**REQUIRED WORK**
From the listing below, pick out each line with the word "labels".
** SUPPLIED MATERIAL follows **
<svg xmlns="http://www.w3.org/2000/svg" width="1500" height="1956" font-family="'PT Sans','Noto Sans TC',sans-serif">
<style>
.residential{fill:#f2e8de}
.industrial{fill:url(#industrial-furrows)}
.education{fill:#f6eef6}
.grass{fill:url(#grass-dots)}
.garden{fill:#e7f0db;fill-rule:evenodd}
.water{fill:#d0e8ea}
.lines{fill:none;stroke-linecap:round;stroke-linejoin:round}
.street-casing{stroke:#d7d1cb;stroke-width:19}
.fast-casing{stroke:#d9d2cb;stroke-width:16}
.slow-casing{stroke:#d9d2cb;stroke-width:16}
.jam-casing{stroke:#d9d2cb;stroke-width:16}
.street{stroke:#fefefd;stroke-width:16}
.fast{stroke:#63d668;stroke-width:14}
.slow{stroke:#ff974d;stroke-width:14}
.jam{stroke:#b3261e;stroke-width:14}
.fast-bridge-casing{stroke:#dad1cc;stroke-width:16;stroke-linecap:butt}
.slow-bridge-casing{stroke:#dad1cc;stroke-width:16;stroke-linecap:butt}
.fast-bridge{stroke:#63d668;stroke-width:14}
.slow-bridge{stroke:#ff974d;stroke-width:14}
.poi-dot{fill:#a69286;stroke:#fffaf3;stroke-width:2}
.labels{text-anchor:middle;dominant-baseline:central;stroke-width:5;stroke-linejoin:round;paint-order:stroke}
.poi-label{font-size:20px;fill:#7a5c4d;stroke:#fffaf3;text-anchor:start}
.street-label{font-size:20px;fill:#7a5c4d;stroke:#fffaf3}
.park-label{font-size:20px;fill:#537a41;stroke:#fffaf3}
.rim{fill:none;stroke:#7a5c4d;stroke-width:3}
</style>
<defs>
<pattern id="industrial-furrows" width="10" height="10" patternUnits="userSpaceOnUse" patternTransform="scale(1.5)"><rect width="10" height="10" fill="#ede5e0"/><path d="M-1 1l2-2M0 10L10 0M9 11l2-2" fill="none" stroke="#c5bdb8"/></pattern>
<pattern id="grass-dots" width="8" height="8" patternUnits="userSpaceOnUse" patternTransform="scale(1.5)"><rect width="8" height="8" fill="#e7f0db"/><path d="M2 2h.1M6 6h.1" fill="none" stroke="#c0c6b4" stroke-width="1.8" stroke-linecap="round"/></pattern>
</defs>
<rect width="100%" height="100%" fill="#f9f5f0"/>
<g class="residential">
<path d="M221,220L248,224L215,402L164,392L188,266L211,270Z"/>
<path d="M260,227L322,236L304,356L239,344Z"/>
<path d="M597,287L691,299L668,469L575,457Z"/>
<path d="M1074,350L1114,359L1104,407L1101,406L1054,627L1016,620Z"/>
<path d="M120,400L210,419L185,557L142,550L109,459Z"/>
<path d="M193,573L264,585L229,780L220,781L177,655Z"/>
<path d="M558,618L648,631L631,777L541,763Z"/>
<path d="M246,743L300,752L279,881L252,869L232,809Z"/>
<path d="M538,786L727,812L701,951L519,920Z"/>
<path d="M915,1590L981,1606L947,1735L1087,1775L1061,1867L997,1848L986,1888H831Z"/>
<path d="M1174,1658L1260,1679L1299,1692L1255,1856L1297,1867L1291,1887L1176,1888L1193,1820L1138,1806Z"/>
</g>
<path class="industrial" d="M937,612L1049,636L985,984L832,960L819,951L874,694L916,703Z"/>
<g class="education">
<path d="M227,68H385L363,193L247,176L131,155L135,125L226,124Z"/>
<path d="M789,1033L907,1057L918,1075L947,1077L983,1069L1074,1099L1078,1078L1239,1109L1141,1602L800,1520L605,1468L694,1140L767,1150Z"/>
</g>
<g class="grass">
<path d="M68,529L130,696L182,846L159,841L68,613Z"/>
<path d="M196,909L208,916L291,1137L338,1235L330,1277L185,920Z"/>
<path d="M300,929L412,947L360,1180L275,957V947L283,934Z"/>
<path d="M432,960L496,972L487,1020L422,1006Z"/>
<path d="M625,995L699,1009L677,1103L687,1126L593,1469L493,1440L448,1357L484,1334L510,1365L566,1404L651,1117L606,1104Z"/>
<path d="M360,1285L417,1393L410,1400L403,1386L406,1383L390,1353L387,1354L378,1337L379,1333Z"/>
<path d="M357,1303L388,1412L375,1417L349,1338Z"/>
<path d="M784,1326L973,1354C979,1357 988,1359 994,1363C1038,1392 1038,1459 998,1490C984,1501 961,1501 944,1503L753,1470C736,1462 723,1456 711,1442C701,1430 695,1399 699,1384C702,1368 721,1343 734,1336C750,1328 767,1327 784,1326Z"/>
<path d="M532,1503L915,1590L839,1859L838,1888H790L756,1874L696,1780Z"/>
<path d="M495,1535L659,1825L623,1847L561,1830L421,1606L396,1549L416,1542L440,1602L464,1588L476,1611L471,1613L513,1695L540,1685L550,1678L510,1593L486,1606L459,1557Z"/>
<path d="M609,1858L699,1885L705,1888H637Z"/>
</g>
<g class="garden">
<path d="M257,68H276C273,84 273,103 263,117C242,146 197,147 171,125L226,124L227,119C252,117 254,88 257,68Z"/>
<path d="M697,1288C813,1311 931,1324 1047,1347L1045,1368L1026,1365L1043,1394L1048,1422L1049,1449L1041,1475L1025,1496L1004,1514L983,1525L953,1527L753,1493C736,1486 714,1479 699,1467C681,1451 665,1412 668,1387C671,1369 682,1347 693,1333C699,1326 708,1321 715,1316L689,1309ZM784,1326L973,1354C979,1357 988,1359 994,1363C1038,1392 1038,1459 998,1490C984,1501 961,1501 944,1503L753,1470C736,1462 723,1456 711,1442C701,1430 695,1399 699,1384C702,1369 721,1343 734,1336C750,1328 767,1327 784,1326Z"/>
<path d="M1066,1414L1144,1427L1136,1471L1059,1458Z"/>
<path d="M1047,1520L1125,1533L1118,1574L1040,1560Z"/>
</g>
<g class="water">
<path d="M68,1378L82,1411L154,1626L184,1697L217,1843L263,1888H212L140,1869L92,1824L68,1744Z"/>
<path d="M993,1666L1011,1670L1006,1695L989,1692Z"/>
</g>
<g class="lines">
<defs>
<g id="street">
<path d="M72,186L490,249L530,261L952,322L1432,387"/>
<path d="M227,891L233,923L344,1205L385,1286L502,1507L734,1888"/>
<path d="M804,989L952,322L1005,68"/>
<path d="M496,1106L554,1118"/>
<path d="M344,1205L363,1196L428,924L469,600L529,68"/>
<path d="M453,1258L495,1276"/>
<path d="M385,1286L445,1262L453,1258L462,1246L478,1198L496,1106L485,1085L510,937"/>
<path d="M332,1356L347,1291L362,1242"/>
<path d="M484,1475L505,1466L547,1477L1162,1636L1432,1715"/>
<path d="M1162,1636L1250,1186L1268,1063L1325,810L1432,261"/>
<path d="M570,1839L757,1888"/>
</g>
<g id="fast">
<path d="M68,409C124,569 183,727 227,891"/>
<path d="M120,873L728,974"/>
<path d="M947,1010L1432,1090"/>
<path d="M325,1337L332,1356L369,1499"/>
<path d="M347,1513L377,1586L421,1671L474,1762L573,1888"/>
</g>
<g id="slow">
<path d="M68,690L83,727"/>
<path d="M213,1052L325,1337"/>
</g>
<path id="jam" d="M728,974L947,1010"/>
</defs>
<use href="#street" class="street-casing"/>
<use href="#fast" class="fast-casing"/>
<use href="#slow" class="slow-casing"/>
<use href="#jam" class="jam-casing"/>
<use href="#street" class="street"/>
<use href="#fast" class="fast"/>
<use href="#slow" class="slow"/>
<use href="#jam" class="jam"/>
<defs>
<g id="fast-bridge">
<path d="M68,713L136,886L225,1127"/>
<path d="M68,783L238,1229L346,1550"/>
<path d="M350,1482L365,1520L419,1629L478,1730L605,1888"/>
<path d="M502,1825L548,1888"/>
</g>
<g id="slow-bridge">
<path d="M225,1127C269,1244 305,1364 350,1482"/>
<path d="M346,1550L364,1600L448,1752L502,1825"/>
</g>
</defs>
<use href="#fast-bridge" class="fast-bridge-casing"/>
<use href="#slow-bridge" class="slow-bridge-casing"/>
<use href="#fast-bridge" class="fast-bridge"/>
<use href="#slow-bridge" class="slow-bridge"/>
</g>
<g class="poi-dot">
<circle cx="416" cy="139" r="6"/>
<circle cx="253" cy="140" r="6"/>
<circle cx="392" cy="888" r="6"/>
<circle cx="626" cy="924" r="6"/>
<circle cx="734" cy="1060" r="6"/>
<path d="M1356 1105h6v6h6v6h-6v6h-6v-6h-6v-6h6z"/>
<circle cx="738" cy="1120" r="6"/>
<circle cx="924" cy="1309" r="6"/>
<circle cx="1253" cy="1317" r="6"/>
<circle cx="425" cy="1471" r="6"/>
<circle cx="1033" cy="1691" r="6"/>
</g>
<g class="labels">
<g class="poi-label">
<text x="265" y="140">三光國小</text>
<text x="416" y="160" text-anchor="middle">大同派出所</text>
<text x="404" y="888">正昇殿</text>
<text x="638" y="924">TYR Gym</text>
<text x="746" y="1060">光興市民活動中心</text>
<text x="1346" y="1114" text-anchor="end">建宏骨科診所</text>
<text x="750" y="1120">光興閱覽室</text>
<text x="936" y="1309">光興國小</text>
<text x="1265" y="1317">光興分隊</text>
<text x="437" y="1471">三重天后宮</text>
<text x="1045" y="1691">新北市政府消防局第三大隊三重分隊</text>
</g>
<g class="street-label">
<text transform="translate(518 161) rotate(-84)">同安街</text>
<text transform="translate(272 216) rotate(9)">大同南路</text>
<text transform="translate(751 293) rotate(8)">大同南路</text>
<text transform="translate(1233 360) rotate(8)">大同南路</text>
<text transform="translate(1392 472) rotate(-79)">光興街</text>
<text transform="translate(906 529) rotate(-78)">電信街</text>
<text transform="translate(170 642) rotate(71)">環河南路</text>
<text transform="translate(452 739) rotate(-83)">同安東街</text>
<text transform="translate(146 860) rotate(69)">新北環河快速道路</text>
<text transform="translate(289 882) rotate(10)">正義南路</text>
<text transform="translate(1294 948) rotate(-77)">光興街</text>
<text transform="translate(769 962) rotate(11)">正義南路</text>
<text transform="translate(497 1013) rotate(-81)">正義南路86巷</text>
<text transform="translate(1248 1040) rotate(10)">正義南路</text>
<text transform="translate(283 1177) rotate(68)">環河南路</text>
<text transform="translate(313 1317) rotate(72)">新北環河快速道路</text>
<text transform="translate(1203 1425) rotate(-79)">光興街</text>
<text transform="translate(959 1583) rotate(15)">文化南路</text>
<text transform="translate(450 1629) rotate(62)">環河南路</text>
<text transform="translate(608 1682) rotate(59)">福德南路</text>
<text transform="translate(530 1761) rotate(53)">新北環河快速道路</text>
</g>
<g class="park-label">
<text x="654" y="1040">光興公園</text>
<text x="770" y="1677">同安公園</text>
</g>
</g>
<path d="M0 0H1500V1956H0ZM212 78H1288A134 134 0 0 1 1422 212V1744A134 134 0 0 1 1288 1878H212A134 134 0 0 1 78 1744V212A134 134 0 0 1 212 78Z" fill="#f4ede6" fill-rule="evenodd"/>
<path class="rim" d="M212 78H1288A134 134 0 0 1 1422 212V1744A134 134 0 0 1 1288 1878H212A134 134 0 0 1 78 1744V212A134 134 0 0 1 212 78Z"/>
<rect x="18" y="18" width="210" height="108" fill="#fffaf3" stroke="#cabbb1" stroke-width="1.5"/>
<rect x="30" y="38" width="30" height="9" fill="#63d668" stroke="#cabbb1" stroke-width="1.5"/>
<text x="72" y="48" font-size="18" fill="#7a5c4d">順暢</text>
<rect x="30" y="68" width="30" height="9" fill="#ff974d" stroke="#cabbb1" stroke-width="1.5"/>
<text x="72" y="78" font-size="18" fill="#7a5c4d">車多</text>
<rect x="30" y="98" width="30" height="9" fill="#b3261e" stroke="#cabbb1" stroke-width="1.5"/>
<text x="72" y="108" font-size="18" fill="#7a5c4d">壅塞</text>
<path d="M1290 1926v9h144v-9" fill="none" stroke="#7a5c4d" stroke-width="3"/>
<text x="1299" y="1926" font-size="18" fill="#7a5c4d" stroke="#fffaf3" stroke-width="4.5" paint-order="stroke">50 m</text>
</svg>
** End of SUPPLIED MATERIAL **
**EXERCISE OUTPUT**
.labels{text-anchor:middle;dominant-baseline:central;stroke-width:5;stroke-linejoin:round;paint-order:stroke}
<g class="labels">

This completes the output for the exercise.